By Susan Brinkmann, OCDS
Staff Writer

The year 2007 is destined for the history books. According to federal researchers, more babies were born in the U.S. in 2007 than in any year in the nation’s history, easily topping the peak during the baby boom years.

According to the National Center for Health Statistics, part of the Centers for Disease Control, a review of 2007 birth certificates indicates that the U.S. experienced a baby boomlet in 2007 with 4.3 million babies born. These numbers put the national fertility rate at 2.1 babies per woman, a much healthier rate than most European countries are experiencing.

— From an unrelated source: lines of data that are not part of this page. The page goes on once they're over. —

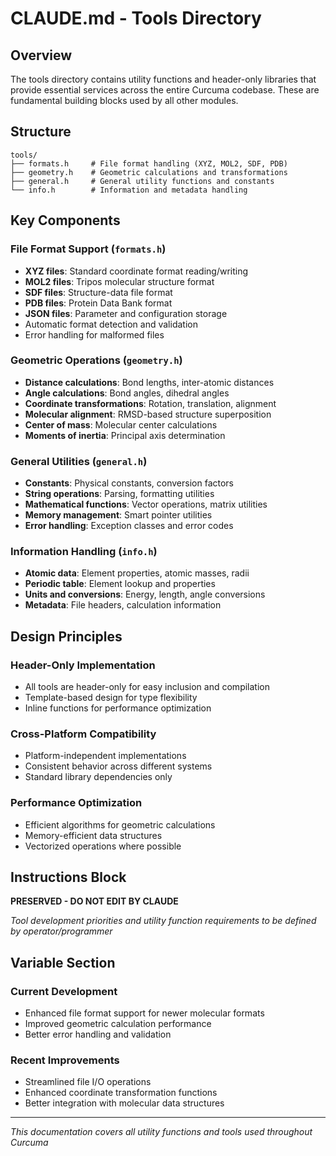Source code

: # CLAUDE.md - Tools Directory

## Overview

The tools directory contains utility functions and header-only libraries that provide essential services across the entire Curcuma codebase. These are fundamental building blocks used by all other modules.

## Structure

```
tools/
├── formats.h     # File format handling (XYZ, MOL2, SDF, PDB)
├── geometry.h    # Geometric calculations and transformations
├── general.h     # General utility functions and constants
└── info.h        # Information and metadata handling
```

## Key Components

### File Format Support (`formats.h`)
- **XYZ files**: Standard coordinate format reading/writing
- **MOL2 files**: Tripos molecular structure format
- **SDF files**: Structure-data file format
- **PDB files**: Protein Data Bank format
- **JSON files**: Parameter and configuration storage
- Automatic format detection and validation
- Error handling for malformed files

### Geometric Operations (`geometry.h`)
- **Distance calculations**: Bond lengths, inter-atomic distances
- **Angle calculations**: Bond angles, dihedral angles
- **Coordinate transformations**: Rotation, translation, alignment
- **Molecular alignment**: RMSD-based structure superposition
- **Center of mass**: Molecular center calculations
- **Moments of inertia**: Principal axis determination

### General Utilities (`general.h`)
- **Constants**: Physical constants, conversion factors
- **String operations**: Parsing, formatting utilities
- **Mathematical functions**: Vector operations, matrix utilities
- **Memory management**: Smart pointer utilities
- **Error handling**: Exception classes and error codes

### Information Handling (`info.h`)
- **Atomic data**: Element properties, atomic masses, radii
- **Periodic table**: Element lookup and properties
- **Units and conversions**: Energy, length, angle conversions
- **Metadata**: File headers, calculation information

## Design Principles

### Header-Only Implementation
- All tools are header-only for easy inclusion and compilation
- Template-based design for type flexibility
- Inline functions for performance optimization

### Cross-Platform Compatibility
- Platform-independent implementations
- Consistent behavior across different systems
- Standard library dependencies only

### Performance Optimization
- Efficient algorithms for geometric calculations
- Memory-efficient data structures
- Vectorized operations where possible

## Instructions Block

**PRESERVED - DO NOT EDIT BY CLAUDE**

*Tool development priorities and utility function requirements to be defined by operator/programmer*

## Variable Section

### Current Development
- Enhanced file format support for newer molecular formats
- Improved geometric calculation performance
- Better error handling and validation

### Recent Improvements
- Streamlined file I/O operations
- Enhanced coordinate transformation functions
- Better integration with molecular data structures

---

*This documentation covers all utility functions and tools used throughout Curcuma*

The study found fertility rates to be high across every racial group with the highest rates found among Hispanics. The state of Utah had the most births with the state of Vermont having the least.

However, there was a downside to the numbers. The teen birth rate was up for the second year in a row and births to unwed mothers reached an all-time high of about 40 percent. More than three-quarters of these women were 20 or older.

For a variety of reasons, it’s become more acceptable for women to have babies without a husband, said Duke University’s S. Philip Morgan, a leading fertility researcher to the Associated Press.

Morgan believes cultural attitudes have a lot to do with the trends, noting the pregnancy of Bristol Palin, the unmarried teen daughter of former Republican vice presidential candidate Sarah Palin. Bristol had a baby boy in December and recently called off plans to marry the child’s father, Levi Johnston.

“She’s the poster child for what you do when you get pregnant now,” Morgan said.

The rise in the teen birth rate is more difficult to explain, however. Sarah Brown, chief executive for the National Campaign to Prevent Teen and Unplanned Pregnancy believes it may be due to a concentrated societal effort to reduce teen births in the 1990s that has waned in recent years.

Meanwhile, US abortions have been dropping to their lowest levels in decades, according to other reports. Some have contributed the decline to the introduction of abstinence education in schools while others say it is due to increased contraceptive use.

The connection between abortion and pre-term birth may also explain why the pre-term birth rate also appears to be in a downturn. 

Researchers are not sure how long the boomlet will last. Some experts think birth rates are already declining because of the economic recession that began in late 2007.

“I expect they’ll go back down. The lowest birth rates recorded in the United States occurred during the Great Depression – and that was before modern contraception,” said Dr. Carol Hogue, an Emory University professor of maternal and child health.

CDC officials say this record number of births is not comparable to what occurred in the 1950’s because during that baby boom, fewer women were having an average of four babies each.

Today, U.S. women are averaging 2.1 children each. That’s the highest level it’s been since the early 1970s, but is a relatively small increase from the rate it had hovered at for more than 10 years.